Aus den Plänen wurden Ende der 50er Jahre Beton. Nach nur zweijähriger Bauzeit wurde 1958 der erste Abschnitt des Stadtrings zwischen Halensee und dem Hohenzollerndamm eröffnet. Schrittweise ging es weiter, ehe im Sommer 2000 der bisher letzte Abschnitt des Rings vom Dreieck Tempelhof bis zur Buschkrugallee in Neukölln eröffnet werden konnte.

Proteste hatten hier zu einer Planungsänderung geführt. Und heftige Proteste hatten auch woanders den Autobahnbau gestoppt. 1961 hatte man mit dem Bau der ersten Tangente begonnen – vom Kreuz Schöneberg nach Steglitz. Eine der ersten Bürgerinitiativen verhinderte dann die Fortsetzung der Westtangente Richtung Wedding, wo sie wieder auf den Stadtring und die Trasse der A 111 Richtung Hamburg treffen sollte.

Im Zentrum sollte die Autobahn den Tiergarten im Tunnel unterqueren – so ähnlich wie in Zukunft die B 96, deren Röhren Ende 2004/Anfang 2005 befahrbar sein sollen. Weil sich die SPD, unter deren Regie einst die ersten Stadtautobahnen gebaut worden waren, inzwischen von der Westtangente verabschiedet hatte, konnte sich die Koalition aus CDU und SPD Anfang der 90er Jahre nur auf eine Schmalspurlösung für den Tiergartentunnel einigen. Und Berlin hatte auch finanzielle Nachteile: Einen Autobahntunnel hätte der Bund bezahlt, den Bundesstraßentunnel muss die Stadt nun mitfinanzieren.

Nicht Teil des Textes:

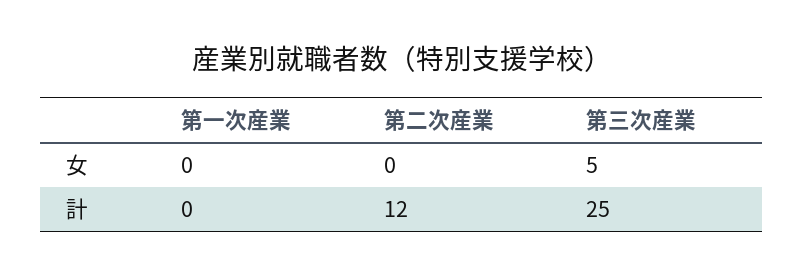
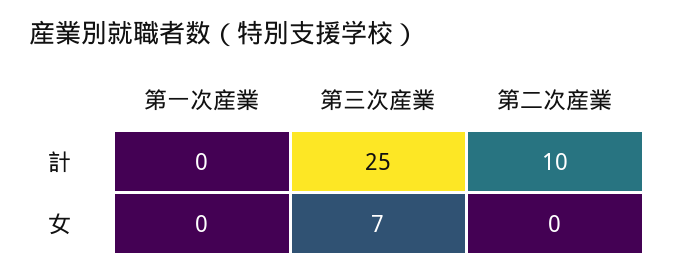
  {
    "第一次産業": {
      "女": 0,
      "計": 0
    },
    "第二次産業": {
      "女": 0,
-     "計": 12
+     "計": 10
    },
    "第三次産業": {
-     "女": 5,
+     "女": 7,
      "計": 25
    }
  }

Im Entwurf für den neuen Bundesverkehrswegeplan ist jetzt nur die sechsspurige Verlängerung des Stadtrings von Neukölln bis zum Treptower Park mit einem „vordringlichen Bedarf“ eingestuft. Nur solche Projekte haben kurzfristig eine Realisierungschance. 312,6 Millionen Euro soll die 3,2 Kilometer lange Verlängerung kosten. Für die 3,1 Kilometer lange Fortsetzung bis zur Frankfurter Allee soll nur die Trasse frei gehalten werden. Spätere Generationen sollten die Chance behalten, die Autobahn-Pläne zu vollenden, argumentiert Strieder. Jetzt sei nur der Bau bis zum Treptower Park erforderlich – als Anschlussverbindung zum geplanten Flughafen Berlin-Brandenburg International (BBI).

Während der Koalitionspartner PDS den weiteren Autobahn-Bau völlig ablehnt, wollen der ADAC und die FDP den Ring komplett schließen lassen – zum Teil doppelstöckig über den S-Bahn-Gleisen.